Season Opening Gala (Melbourne Symphony Orchestra) ★★★★
The Melbourne Symphony Orchestra’s 2019 Season Opening Gala last night was billed as part of their curated ‘East Meets West’ experience, and featured violinist Lü Siqing, with whom the orchestra toured China in 2018. It opened with a short welcoming address from MSO Board Chairman Michael Ullmer, which gave way to an awkward video exhorting the capacity audience to donate to the MSO, disconcertingly accompanied by recorded music, in the presence of the silent orchestra.

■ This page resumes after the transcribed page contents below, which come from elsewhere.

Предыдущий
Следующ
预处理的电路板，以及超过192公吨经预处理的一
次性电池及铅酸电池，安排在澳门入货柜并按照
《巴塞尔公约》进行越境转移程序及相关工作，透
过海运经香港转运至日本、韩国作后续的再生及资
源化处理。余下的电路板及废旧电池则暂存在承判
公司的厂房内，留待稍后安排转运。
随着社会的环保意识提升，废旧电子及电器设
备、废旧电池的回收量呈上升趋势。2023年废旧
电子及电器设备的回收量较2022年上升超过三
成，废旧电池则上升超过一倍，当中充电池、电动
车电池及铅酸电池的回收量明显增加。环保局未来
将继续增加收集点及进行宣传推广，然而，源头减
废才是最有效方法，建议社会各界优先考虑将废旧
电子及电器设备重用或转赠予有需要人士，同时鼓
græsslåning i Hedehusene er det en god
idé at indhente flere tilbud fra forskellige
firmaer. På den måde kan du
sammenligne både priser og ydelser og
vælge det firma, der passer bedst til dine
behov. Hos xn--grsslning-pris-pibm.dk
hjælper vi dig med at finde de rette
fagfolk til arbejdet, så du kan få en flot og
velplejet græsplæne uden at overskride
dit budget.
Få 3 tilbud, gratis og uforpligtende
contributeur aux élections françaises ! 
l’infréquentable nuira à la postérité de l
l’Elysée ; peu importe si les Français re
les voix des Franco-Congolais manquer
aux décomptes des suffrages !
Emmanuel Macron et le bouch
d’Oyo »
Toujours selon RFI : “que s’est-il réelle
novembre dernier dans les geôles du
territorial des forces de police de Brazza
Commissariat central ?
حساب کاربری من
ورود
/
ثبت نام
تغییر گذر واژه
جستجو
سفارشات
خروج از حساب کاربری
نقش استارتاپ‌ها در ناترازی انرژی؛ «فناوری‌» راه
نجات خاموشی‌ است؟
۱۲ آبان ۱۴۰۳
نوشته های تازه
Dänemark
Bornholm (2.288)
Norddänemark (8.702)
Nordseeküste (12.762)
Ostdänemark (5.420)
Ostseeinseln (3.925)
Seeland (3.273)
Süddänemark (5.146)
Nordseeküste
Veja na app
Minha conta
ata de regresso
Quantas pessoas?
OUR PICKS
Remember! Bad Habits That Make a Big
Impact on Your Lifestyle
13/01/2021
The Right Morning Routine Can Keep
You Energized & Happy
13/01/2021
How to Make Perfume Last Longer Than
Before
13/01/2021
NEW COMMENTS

The program that followed reveals that what constitutes East or West depends very much on the perspective of the observer, in its juxtaposition of the music of central Europe with two distinct manifestations of Russianness. Bruch’s Violin Concerto No. 1 formed the concert’s heart, framed by Borodin’s Polovtsian Dances from the opera Prince Igor, complete with the MSO Chorus and Tchaikovsky’s beloved Symphony No. 6, nicknamed the ‘Pathétique’. Borodin and Tchaikovsky often find themselves (somewhat too schematically) placed on opposite sides of a divide between the nationalist composers of the ‘Five’, which included Borodin and Rimsky-Korsakov, and ‘Europeanised’ composers like Tchaikovsky. This internal East–West duality is encapsulated in the contrast between the ‘Asiatic’ orientalism of the Polovtsian Dances, by turns voluptuous (feminine) and barbarous (masculine), and Tchaikovsky’s interpretation of the central genre of the Western art tradition.